**Information given**
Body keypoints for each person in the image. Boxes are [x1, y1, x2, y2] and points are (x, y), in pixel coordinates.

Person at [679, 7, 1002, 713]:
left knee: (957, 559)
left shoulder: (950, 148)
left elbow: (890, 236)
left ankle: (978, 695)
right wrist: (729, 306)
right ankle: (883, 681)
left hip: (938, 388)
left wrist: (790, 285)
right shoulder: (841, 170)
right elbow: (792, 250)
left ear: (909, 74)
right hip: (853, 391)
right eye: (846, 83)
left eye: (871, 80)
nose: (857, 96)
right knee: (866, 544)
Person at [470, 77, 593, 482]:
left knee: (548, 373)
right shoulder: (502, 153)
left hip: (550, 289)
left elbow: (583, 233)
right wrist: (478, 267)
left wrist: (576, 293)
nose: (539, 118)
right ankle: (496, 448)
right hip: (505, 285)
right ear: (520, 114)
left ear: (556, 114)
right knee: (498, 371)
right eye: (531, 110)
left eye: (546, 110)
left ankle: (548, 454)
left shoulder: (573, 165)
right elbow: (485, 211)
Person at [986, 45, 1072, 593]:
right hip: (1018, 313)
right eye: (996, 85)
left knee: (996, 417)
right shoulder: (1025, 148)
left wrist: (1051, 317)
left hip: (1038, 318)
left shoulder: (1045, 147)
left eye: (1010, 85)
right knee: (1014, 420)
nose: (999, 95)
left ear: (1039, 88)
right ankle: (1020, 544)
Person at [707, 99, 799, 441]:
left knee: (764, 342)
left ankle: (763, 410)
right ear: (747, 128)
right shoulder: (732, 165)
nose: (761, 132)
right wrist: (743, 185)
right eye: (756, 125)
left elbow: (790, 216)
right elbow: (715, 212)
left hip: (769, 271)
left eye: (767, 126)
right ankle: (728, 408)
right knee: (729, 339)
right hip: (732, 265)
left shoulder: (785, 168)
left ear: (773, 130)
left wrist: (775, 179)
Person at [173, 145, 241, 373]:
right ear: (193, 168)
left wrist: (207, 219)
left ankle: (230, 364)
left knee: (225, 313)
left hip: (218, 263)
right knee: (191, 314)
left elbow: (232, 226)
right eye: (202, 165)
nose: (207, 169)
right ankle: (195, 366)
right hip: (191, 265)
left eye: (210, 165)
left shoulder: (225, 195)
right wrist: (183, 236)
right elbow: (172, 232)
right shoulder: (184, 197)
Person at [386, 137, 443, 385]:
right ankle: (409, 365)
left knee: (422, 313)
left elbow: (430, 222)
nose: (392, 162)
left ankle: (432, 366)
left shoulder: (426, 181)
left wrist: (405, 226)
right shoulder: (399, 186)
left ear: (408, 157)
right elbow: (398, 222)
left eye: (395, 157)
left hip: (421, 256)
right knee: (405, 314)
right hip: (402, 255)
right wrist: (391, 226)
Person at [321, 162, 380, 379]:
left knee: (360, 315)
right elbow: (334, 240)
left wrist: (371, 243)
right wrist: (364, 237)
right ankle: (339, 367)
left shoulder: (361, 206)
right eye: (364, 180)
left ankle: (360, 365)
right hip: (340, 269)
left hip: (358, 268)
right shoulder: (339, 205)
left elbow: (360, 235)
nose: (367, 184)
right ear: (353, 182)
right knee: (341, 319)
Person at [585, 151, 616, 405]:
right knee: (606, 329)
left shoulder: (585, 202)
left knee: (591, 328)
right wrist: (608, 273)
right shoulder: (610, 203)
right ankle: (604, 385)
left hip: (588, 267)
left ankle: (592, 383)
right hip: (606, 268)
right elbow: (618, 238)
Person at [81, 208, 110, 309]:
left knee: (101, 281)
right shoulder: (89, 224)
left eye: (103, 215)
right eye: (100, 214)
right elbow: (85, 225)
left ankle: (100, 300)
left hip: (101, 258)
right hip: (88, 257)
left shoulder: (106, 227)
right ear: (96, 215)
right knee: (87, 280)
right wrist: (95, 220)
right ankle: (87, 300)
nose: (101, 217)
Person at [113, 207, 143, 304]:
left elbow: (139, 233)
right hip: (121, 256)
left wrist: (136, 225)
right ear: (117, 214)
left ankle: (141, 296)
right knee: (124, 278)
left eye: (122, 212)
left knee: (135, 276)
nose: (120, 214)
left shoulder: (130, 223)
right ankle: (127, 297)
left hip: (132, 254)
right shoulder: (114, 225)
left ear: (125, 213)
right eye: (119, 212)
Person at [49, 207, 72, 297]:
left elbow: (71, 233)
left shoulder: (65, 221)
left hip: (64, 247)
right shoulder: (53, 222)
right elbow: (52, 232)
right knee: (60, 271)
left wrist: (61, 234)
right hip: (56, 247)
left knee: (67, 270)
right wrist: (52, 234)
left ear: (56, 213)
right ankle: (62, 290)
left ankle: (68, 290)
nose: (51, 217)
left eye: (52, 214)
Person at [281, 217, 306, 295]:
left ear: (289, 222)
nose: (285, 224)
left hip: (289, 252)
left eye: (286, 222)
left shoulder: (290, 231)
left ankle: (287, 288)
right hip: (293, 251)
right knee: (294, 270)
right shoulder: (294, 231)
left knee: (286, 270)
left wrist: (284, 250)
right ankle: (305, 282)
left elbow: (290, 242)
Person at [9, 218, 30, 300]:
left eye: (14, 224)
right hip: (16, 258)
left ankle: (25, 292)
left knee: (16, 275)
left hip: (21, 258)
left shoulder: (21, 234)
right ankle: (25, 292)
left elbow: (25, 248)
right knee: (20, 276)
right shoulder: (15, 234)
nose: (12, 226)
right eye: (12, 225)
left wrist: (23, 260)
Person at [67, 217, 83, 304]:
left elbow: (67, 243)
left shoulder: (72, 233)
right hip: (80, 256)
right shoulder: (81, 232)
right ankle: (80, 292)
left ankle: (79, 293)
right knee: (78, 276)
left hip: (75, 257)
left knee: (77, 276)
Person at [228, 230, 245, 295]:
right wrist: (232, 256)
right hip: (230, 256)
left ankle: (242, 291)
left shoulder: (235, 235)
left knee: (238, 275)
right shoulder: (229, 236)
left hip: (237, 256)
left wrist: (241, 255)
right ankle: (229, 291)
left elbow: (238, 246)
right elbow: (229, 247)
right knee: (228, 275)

**Task item**
Word for word, restate the data above from its first line down to and including the line with "right wrist: (729, 306)".

**Exercise solution**
Body keypoints for each person in the image. Boxes are [x1, y1, x2, y2] and points are (x, y), in pixel coordinates.

Person at [679, 7, 1002, 713]:
left knee: (957, 559)
left shoulder: (950, 148)
left elbow: (890, 236)
left ankle: (978, 695)
right wrist: (729, 306)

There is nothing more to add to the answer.